(Task inputs Opens)
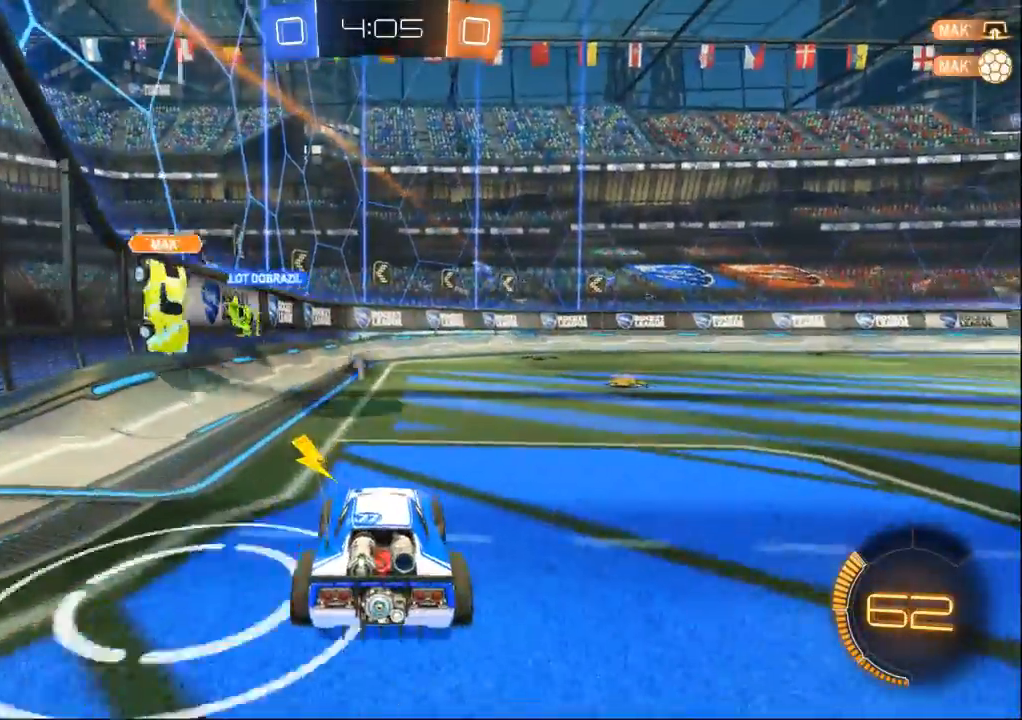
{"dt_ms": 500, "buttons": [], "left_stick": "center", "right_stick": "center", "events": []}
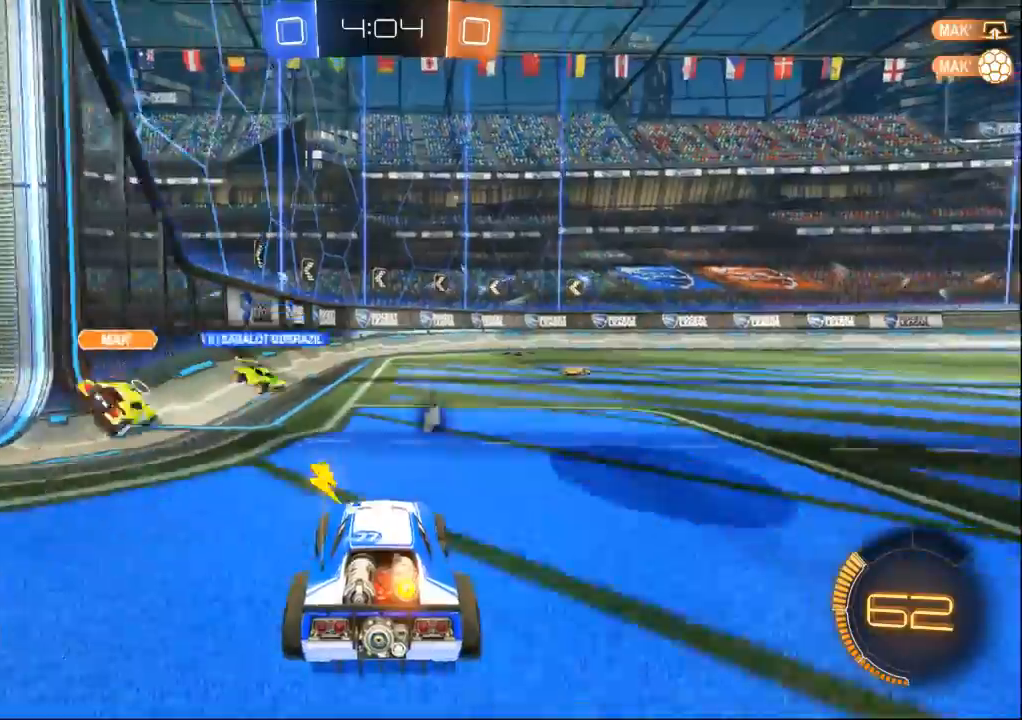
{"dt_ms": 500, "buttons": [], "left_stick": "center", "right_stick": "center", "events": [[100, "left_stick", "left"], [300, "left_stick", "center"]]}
(Task inputs Closes)
(Task inputs Opens)
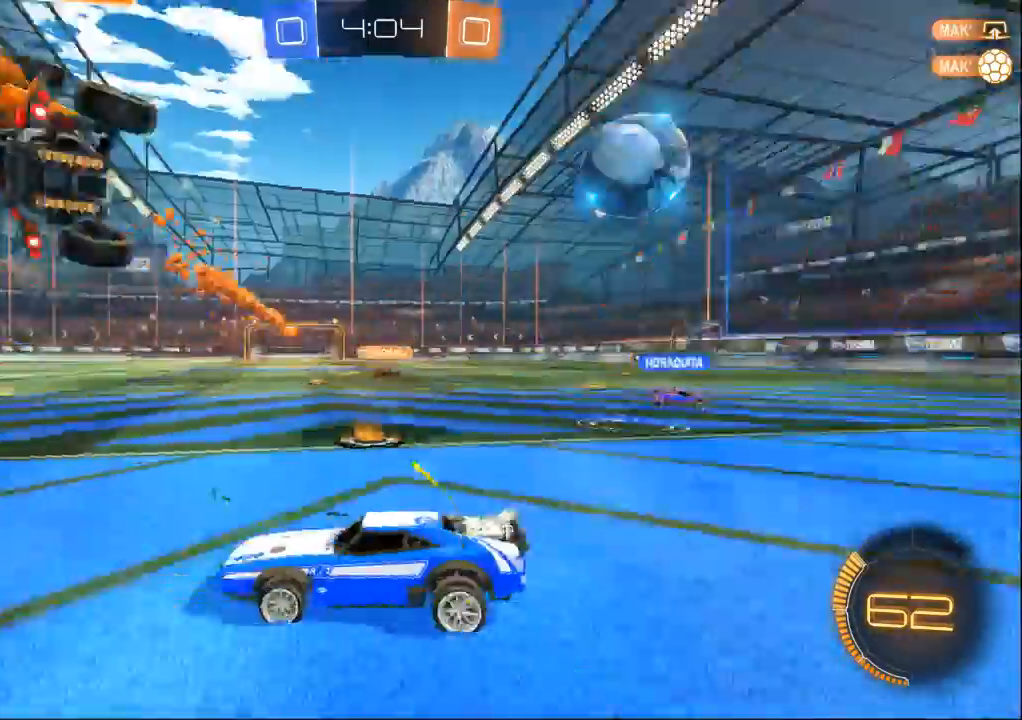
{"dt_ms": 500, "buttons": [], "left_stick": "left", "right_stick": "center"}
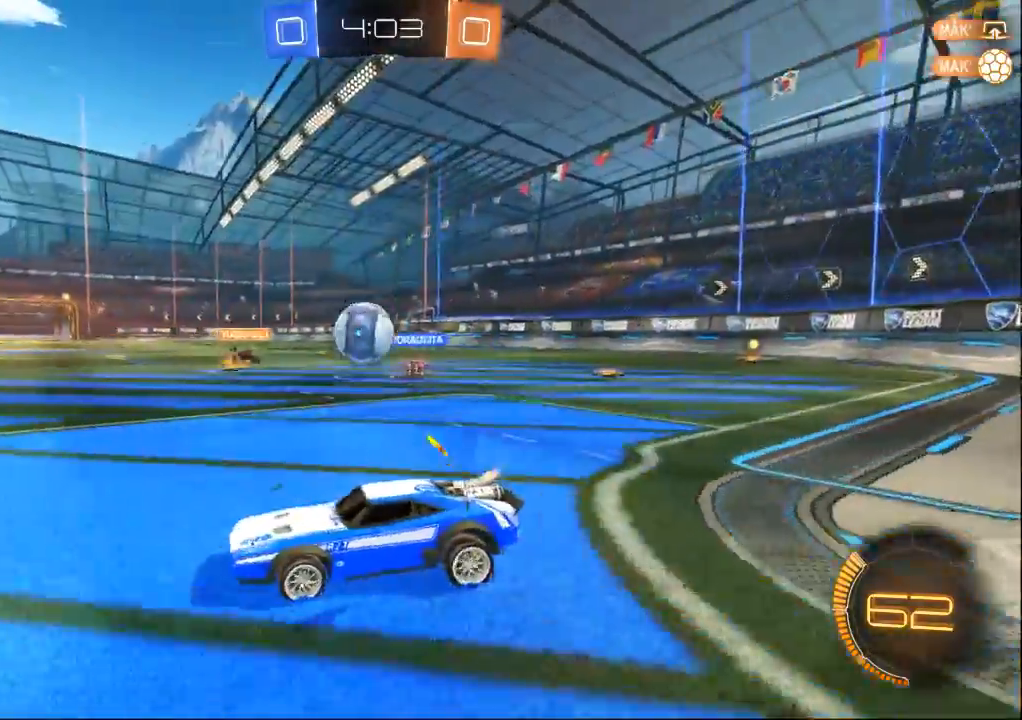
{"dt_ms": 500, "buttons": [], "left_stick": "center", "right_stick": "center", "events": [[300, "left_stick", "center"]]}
(Task inputs Closes)
__Exercise details__.
Go through the material and copy each line in which the word "events" occurs.

__Result for this exercise__.
{"dt_ms": 500, "buttons": [], "left_stick": "center", "right_stick": "center", "events": []}
{"dt_ms": 500, "buttons": [], "left_stick": "center", "right_stick": "center", "events": [[100, "left_stick", "left"], [300, "left_stick", "center"]]}
{"dt_ms": 500, "buttons": [], "left_stick": "center", "right_stick": "center", "events": [[300, "left_stick", "center"]]}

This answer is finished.